Das hat der Saarpfalz-Kreis erkannt: Dort gibt es die Stabsstelle zur Gestaltung des gesellschaftlichen und demografischen Wandels. Schon der Name ist gut gewählt, denn es geht um einen gesellschaftlichen Wandel – und der ist eigentlich nichts Besonderes oder Einmaliges, weil er ständig passiert, aber andererseits ist er es natürlich doch, weil es um nichts weniger als um die Zukunft und um die Frage geht, wie wir in Zukunft leben wollen.

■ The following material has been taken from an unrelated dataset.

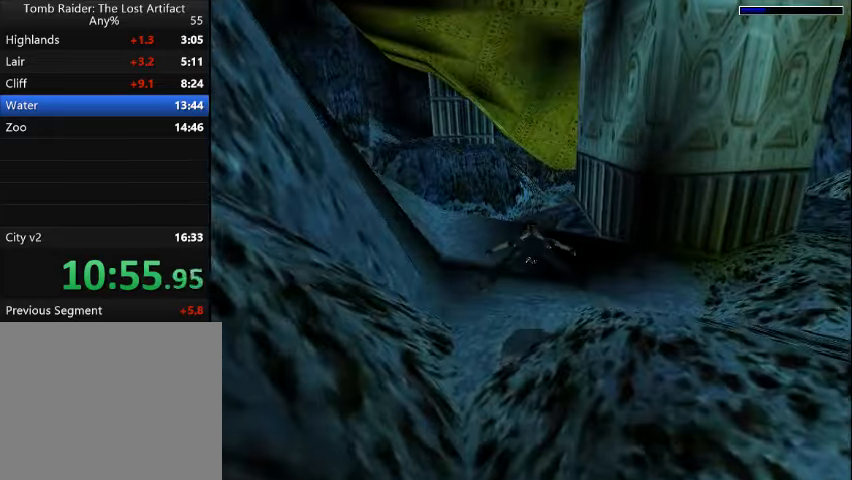
{"buttons": ["SQUARE"], "events": [[66, "DPAD_DOWN", "up"], [233, "DPAD_RIGHT", "down"], [333, "DPAD_RIGHT", "up"]]}
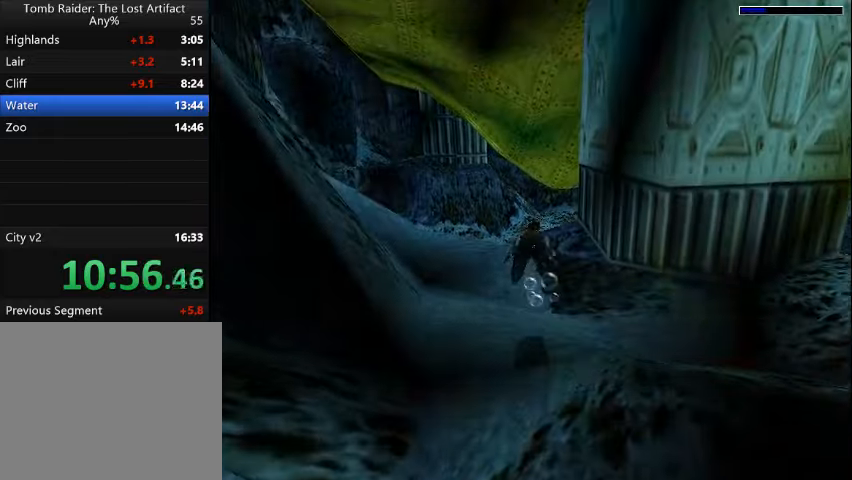
{"buttons": ["SQUARE"], "events": []}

Welche Strategien entwickeln Kommunen in Deutschland, um dem demografischen Wandel zu begegnen und ihn bestenfalls mitzugestalten?
Wegner: Das Bundesfamilienministerium hat ein kleines, feines Projekt (Demografiewerkstatt Kommunen) aufgelegt, in dessen Rahmen Kommunen, die besonders stark vom demografischen Wandel betroffen sind, Bewältigungsstrategien entwickeln sollten. Das Erstaunliche war, dass – nach einer Weile des Nachdenkens über Angebote für ältere Menschen – eine ganze Reihe von Kommunen angefangen hat, Jugendbefragungen und -workshops durchzuführen, um herauszufinden, wie die Menschen morgen leben wollen. Sie haben angefangen, über die Identität ihrer Kommune nachzudenken und über das, was Menschen an ihrem Ort hält. Und das sind nicht immer die hard facts, sondern auch die manchmal etwas abwertend bezeichneten weichen Faktoren. Und dazu gehört zu einem nicht geringen Maße die Kultur. Kultur kann in einer Gesellschaft viel bewirken: Sie kann Teilhabe für alle schaffen; sie kann Alt und Jung zusammenbringen; sie kann den Zusammenhalt in der Gesellschaft durch gemeinsames Erleben und geteilte Emotionen stärken; sie kann bei der Aushandlung von Werten helfen und demokratisch wirken. Kultur bedeutet Kreativität, Emotion, Interesse und Offenheit – sie öffnet das Fenster zur Welt.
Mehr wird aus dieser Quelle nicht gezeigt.